:: Task to carry out ::
Starting at the top of the records, output every line through the one that contains "765 362 13.30", keeping each exactly as it appears.

:: Data excerpts ::

________________________

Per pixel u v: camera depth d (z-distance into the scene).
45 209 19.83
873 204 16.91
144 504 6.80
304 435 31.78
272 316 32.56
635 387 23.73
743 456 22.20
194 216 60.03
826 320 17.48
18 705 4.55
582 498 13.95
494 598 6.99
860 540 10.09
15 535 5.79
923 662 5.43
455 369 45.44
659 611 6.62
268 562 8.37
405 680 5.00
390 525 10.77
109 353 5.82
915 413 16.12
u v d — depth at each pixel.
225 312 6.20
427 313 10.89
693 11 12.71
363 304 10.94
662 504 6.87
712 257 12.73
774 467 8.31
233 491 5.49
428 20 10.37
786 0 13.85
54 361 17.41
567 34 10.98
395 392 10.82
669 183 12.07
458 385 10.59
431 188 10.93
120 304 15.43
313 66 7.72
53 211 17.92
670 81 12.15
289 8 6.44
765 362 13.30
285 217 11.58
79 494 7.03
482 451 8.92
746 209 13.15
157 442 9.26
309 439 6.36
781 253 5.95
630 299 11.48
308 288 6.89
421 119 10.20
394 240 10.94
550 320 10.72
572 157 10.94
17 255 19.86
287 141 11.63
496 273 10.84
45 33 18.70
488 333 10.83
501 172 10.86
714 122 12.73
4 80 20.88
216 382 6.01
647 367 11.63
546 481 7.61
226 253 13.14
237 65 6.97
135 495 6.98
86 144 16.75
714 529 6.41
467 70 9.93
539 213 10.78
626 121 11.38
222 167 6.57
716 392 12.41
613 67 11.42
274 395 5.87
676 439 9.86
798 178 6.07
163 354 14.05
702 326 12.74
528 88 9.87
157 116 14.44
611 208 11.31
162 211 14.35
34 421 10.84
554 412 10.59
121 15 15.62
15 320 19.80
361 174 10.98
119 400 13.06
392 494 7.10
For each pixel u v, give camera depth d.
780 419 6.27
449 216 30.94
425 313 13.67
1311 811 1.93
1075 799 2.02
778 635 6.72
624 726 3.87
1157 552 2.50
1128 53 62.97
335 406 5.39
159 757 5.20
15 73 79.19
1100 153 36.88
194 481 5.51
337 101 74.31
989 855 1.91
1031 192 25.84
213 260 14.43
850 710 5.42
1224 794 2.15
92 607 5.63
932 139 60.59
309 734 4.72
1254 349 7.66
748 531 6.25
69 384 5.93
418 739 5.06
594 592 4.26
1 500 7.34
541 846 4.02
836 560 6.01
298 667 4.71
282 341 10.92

________________________

:: Result for this task ::
Per pixel u v: camera depth d (z-distance into the scene).
45 209 19.83
873 204 16.91
144 504 6.80
304 435 31.78
272 316 32.56
635 387 23.73
743 456 22.20
194 216 60.03
826 320 17.48
18 705 4.55
582 498 13.95
494 598 6.99
860 540 10.09
15 535 5.79
923 662 5.43
455 369 45.44
659 611 6.62
268 562 8.37
405 680 5.00
390 525 10.77
109 353 5.82
915 413 16.12
u v d — depth at each pixel.
225 312 6.20
427 313 10.89
693 11 12.71
363 304 10.94
662 504 6.87
712 257 12.73
774 467 8.31
233 491 5.49
428 20 10.37
786 0 13.85
54 361 17.41
567 34 10.98
395 392 10.82
669 183 12.07
458 385 10.59
431 188 10.93
120 304 15.43
313 66 7.72
53 211 17.92
670 81 12.15
289 8 6.44
765 362 13.30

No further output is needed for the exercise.